When everything was ready, they headed up on deck, to take food and coffee to Natalie and to sit and enjoy the fresh air. There really was something different, cleaner about the air out here. It made the air on the land seem stale. Out here you didn’t come across a sudden stench of decay when you turned a corner. Out here you could believe the world was what it had always been. Still clean, still beautiful.

In the two years Cal had wandered that terrible landscape, he’d become used to it. Now that he saw it again after having a respite from it, he understood what a foul hell he’d allowed himself to become accustomed to.

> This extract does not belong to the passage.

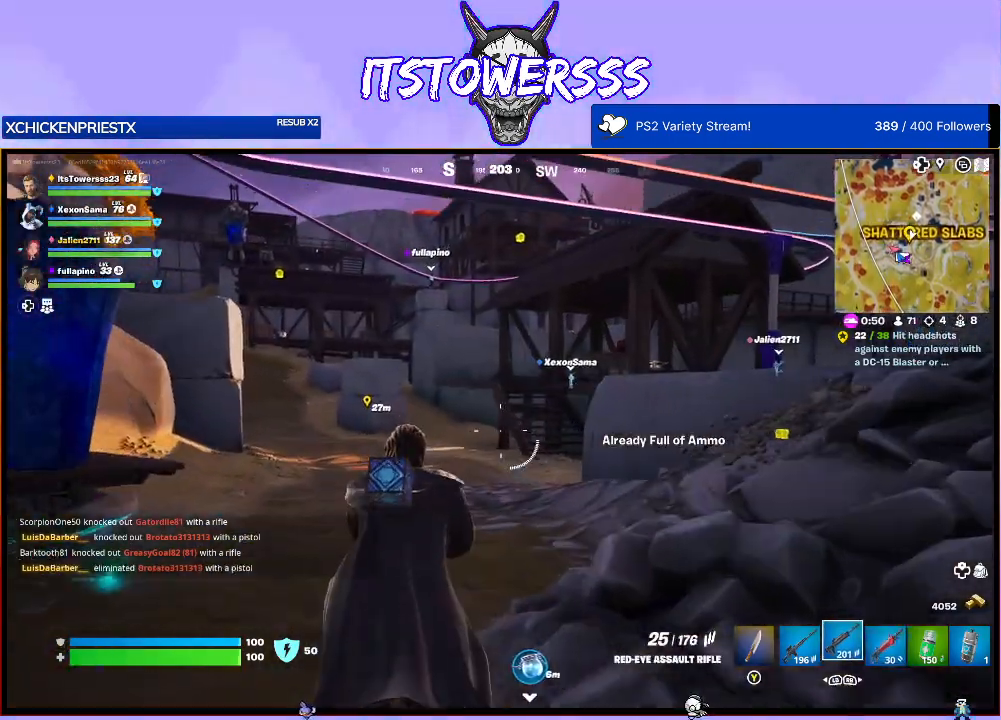
{"buttons": [], "left_stick": "up", "right_stick": "center", "events": [[83, "X", "down"], [133, "X", "up"], [350, "L3", "down"], [467, "L3", "up"]]}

The rig and its group was where he belonged now. Him and Mitch being the only men was odd, but hell, these women had everything covered, and Cal didn’t need any other man but Mitch. He looked at Mitch, who was solemnly munching his sandwich between sips of coffee. There was some deep hurt in him that Cal had to find out. And Cal had his own secrets. He wanted to learn to trust someone enough to tell him those secrets. If anyone could be that man, it was Mitch Kennedy.

“How long until dark?” Mitch asked suddenly.

“Plenty of time,” Natalie said. “We’ll be back.”

“Right.” His frown grew deeper. Cal moved from where he was sitting to sit by Mitch, pressed close to him. He spoke right into his ear so the girls couldn’t hear.

“They’ll be fine. Bren’s got it handled. And you did great today. We got what we came for, and we’re all coming back alive and in one piece.”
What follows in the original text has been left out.